ALTERATIONS OF SERUM CONCENTRATIONS OF THYROID-HORMONES AND SEX HORMONE-BINDING GLOBULIN, NUCLEAR-BINDING OF TRI-IODOTHYRONINE AND THYROID HORMONE-STIMULATED CELLULAR UPTAKE OF OXYGEN AND GLUCOSE IN MONONUCLEAR BLOOD-CELLS FROM PATIENTS WITH NONTHYROIDAL ILLNESS

Nuclear tri-iodothyronine (T3) binding and thyroid hormone-stimulated oxygen consumption and glucose uptake were examined in mononuclear blood cells from patients with non-thyroidal illness (NTI) in which serum T3 was significantly (P < 0.05) depressed (0.62 ± 0.12 (S.D.) nmol/l) compared with healthy control subjects (1.45 ± 0.30 nmol/l). Neither serum TSH nor sex hormone-binding globulin differed from that of the control group. Nuclear T3 binding capacity was increased (P < 0.05) in patients with NTI (10.1 ± 3.0 fmol/100 μg DNA) compared with controls (2.5 ± 0.9 fmol/100 μg DNA). Unstimulated glucose uptake was increased in cells from patients with NTI (2.03 ± 0.49 mmol/l per mg DNA per h, P < 0.01) compared with controls (1.13 ± 0.20 mmol/l per mg DNA per h). Thyroxine-stimulated glucose uptake (stimulated glucose uptake - unstimulated glucose uptake) was increased in cells from patients with NTI (2.06 ± 1.67 mmol/l per mg DNA per h, P < 0.01) compared with controls (0.26 ± 0.12 mmol/l per mg DNA per h), and T3-stimulated glucose uptake was also increased in cells from patients with NTI (1.34 ± 0.81 mmol/l per mg DNA per h, P < 0.05) compared with controls (0.24 ± 0.10 mmol/l per mg DNA per h).

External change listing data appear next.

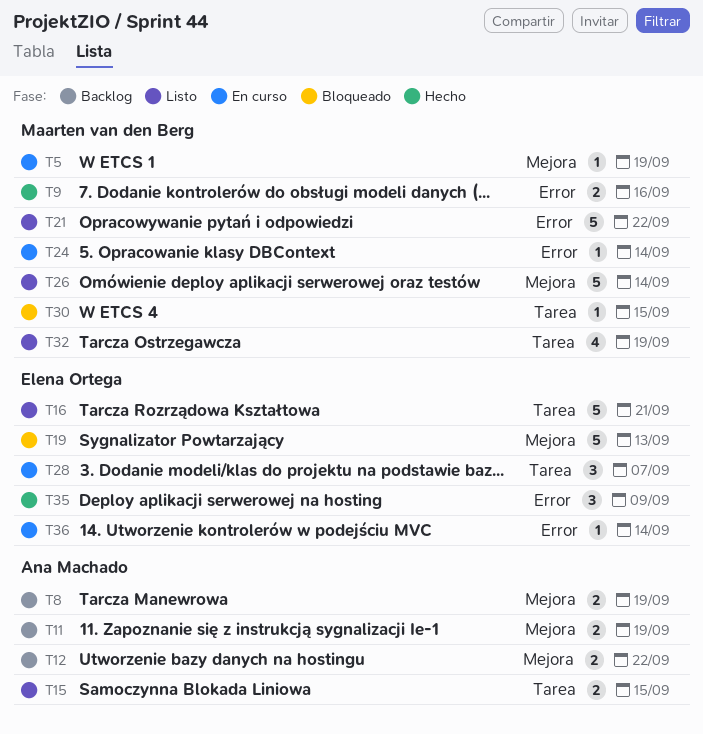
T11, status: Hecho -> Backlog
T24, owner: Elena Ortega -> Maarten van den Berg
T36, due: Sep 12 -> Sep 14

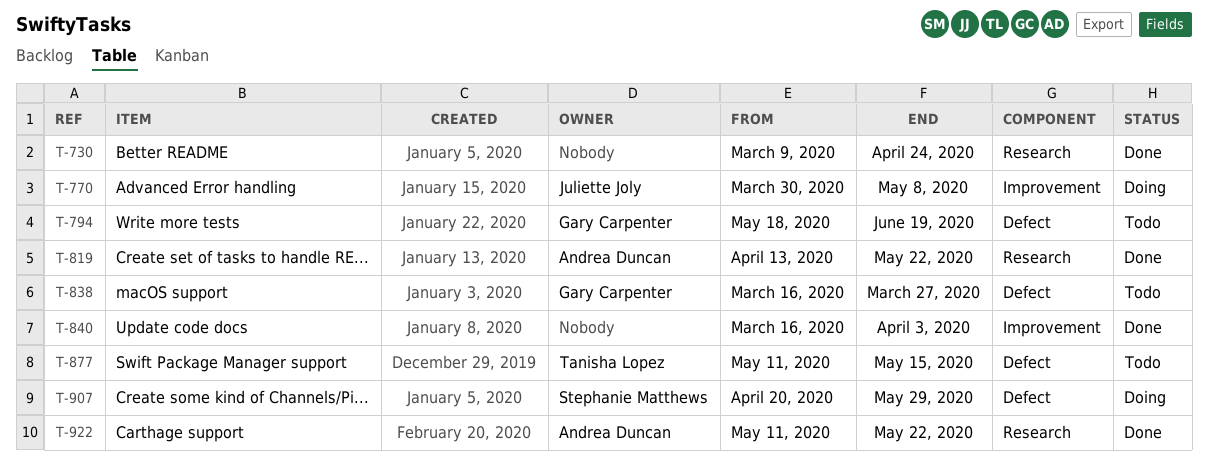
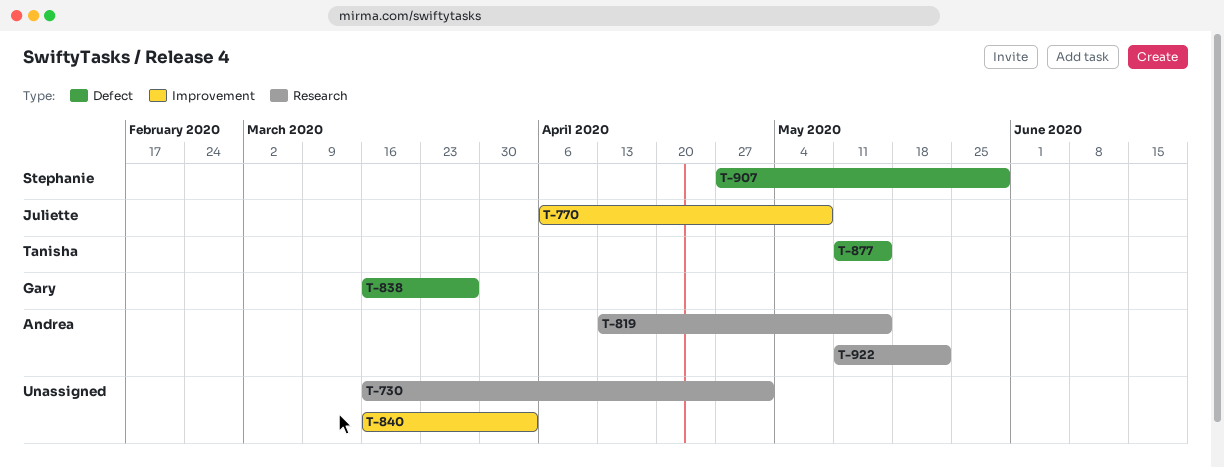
T-730, start: Mar 9 -> Mar 16
T-730, due: Apr 24 -> May 1
T-770, start: Mar 30 -> Apr 6
T-794: present -> none
T-819, due: May 22 -> May 15
T-907, start: Apr 20 -> Apr 27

In contrast, neither unstimulated nor thyroid hormone-stimulated oxygen consumption differed. We conclude that both increased nuclear T3 binding and increased thyroid hormone-induced glucose uptake may represent counter-regulatory mechanisms which tend to maintain intracellular homeostasis.